Friday, January 8, 2016

been a spell since I was here. And it's a very different winter so far from last.

I have been a busy beaver on the writing front though. Last year a couple months after the last post we launched a Kickstarter campaign to raise money for an educational video about Lake Ontario based on my latest book
Saving The Beautiful Lake.

The campaign was a success and we spent a fair amount of the spring summer and fall doing video for the project. The script is now about finished. If anyone reading this wants to learn more Google "Kickstarter Lake Ontario".

The book is currently listed for sale at my on line store or can be ordered by e mailing me. The store is at www.chimneybluff.com

here's a bit from my press release


Gateley was moved to write the 276 page book after she read a news article in 2013 that described Ontario as the most polluted and impaired of all the Great Lakes. She set sail that summer with two others aboard an elderly yacht to circumnavigate the lake in search of how it became so stressed.

“I've sailed the lake for over forty years. It's incredible.

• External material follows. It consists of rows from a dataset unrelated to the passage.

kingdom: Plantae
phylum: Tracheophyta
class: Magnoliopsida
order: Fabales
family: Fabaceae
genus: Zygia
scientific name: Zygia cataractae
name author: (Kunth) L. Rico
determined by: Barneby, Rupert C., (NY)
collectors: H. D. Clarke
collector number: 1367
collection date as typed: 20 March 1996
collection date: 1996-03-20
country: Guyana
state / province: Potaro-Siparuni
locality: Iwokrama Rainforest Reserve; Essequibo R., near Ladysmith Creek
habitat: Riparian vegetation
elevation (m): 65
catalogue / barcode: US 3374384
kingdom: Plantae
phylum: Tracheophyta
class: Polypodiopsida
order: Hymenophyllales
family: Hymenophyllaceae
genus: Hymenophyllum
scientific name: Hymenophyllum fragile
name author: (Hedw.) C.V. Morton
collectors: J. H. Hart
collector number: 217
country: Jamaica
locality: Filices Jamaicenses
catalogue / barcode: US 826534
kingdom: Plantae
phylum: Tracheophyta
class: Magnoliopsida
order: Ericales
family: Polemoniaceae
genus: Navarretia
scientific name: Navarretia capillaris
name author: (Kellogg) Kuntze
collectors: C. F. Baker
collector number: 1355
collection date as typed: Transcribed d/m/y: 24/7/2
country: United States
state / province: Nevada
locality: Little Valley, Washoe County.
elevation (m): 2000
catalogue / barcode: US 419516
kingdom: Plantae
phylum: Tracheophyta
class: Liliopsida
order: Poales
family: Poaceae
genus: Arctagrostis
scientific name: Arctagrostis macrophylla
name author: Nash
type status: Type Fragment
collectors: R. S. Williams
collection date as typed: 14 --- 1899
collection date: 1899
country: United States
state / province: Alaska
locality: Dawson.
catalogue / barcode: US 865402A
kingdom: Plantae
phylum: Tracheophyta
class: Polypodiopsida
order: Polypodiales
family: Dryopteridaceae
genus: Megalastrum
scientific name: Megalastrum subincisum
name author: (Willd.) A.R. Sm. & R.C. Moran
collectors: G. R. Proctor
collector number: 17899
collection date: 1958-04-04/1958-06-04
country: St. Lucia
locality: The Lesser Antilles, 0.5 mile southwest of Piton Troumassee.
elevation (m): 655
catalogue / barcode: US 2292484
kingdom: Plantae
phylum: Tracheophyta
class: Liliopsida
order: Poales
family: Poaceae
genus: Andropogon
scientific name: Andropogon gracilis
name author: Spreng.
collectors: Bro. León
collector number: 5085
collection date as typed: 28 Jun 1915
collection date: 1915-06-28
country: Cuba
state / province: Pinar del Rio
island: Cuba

We have eagles and ospreys and a world class fishery. This is an amazing place. But we also have two radioactive waste dumps, more than a dozen operating nuclear reactors, and the most polluted harbor in Canada on Lake Ontario that need to be contained and cleaned up.”

Saving The Beautiful Lake includes information on the threats of invasive species, legacy pollution, the impacts of energy extraction and use, and health issues associated with plastics and chemicals that disrupt hormone function in animals and people. She says, “We have made progress and we can still fix the worst problems. Nature is resilient, but there are limits. I think we must act soon and I believe a new relationship with our water is the only way it will happen.”

The book also describes that new relationship and the work of grassroots groups throughout the Great Lakes basin who are now working to implement it by reviving the ancient enduring wisdom of the commons, a management plan for sustainable water resource management.

“Our ancestors knew that water is a priceless gift that we must be grateful for. It should not ever be a mere commodity to make money off of. It is the responsibility of all of us to pass that gift on unimpaired to future generations.”